American history is strewn with rags-to-riches stories that have become CEO folklore for companies big and small.
Take the story of Sam Walton, founder of Wal-Mart, who grew up during the Great Depression milking cows and delivering newspapers to help his family make ends meet.
Walton later served in the military before purchasing his first variety store and going on to found one of the biggest retailers in the world.
It’s an inspiring story. But will re-telling it really rouse the troops?
Perhaps not, according to the results of one academic study just reported by Fast Company.
Sean Martin of Boston College monitored the progress of 290 recent graduates at a large IT firm hired as entry-level programmers.
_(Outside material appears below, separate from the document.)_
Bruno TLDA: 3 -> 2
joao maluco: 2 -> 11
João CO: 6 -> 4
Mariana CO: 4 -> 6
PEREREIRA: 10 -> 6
They were broken into four groups, with each group being told stories that differed as to whether the subject was a senior or junior employee, or had done a good or bad thing in their past.
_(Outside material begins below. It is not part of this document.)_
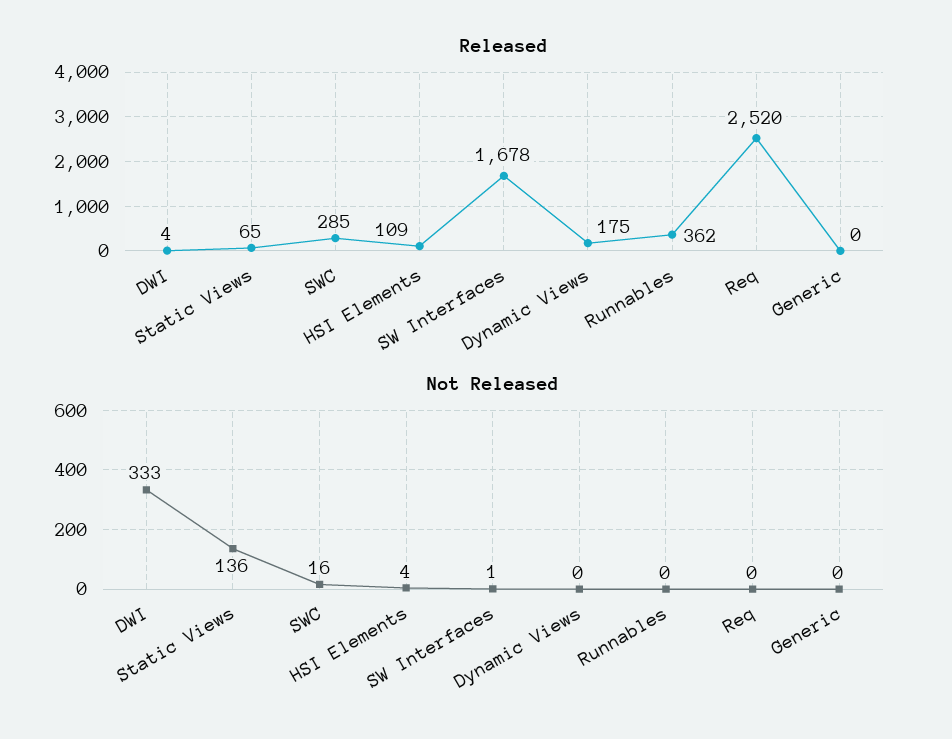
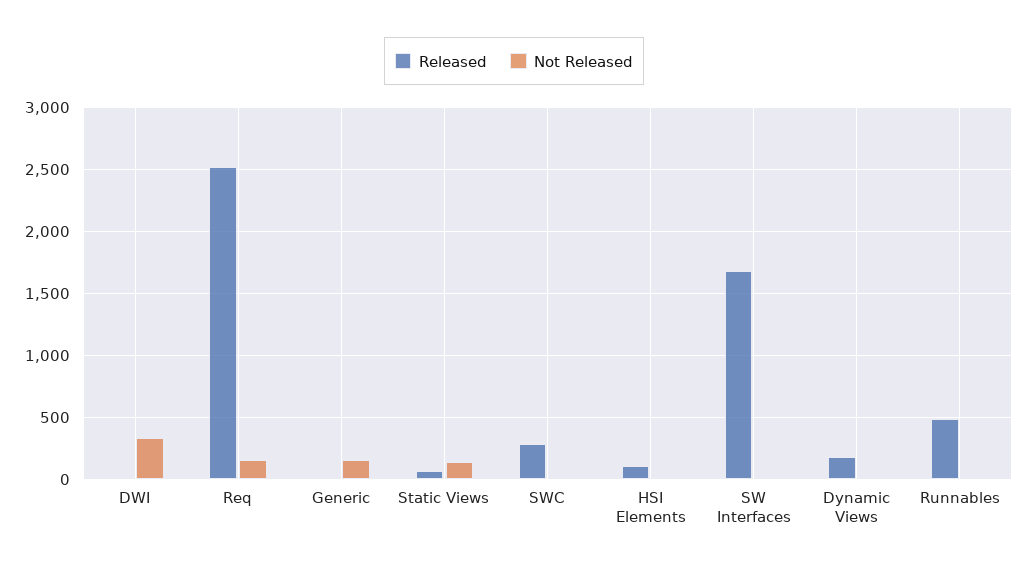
Released, Runnables: 362 -> 500
Not Released, Req: 0 -> 150
Not Released, Generic: 0 -> 150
It turned out staff were far more motivated by the high achievements of junior employees, rather than senior management.
“The results indicate that stories about low-level organizational characters engaging in values-upholding behaviors are more positively associated with self-transcendent, helping behaviors—and negatively associated with deviant behaviors—than are similar stories about high-level members of the organization,” Martin concluded.
He suggested an explanation for the difference could come down to trust. A previous survey, for example, by PR firm Edelman showed that lower-ranked employees tend to trust peers in the same boat as themselves, rather than an aloof CEO, with regard to company information.
So instead of openly boasting about a CEO’s past achievements, it could be time for companies hunting for talent to get the rank-and-file to share their tales of yore.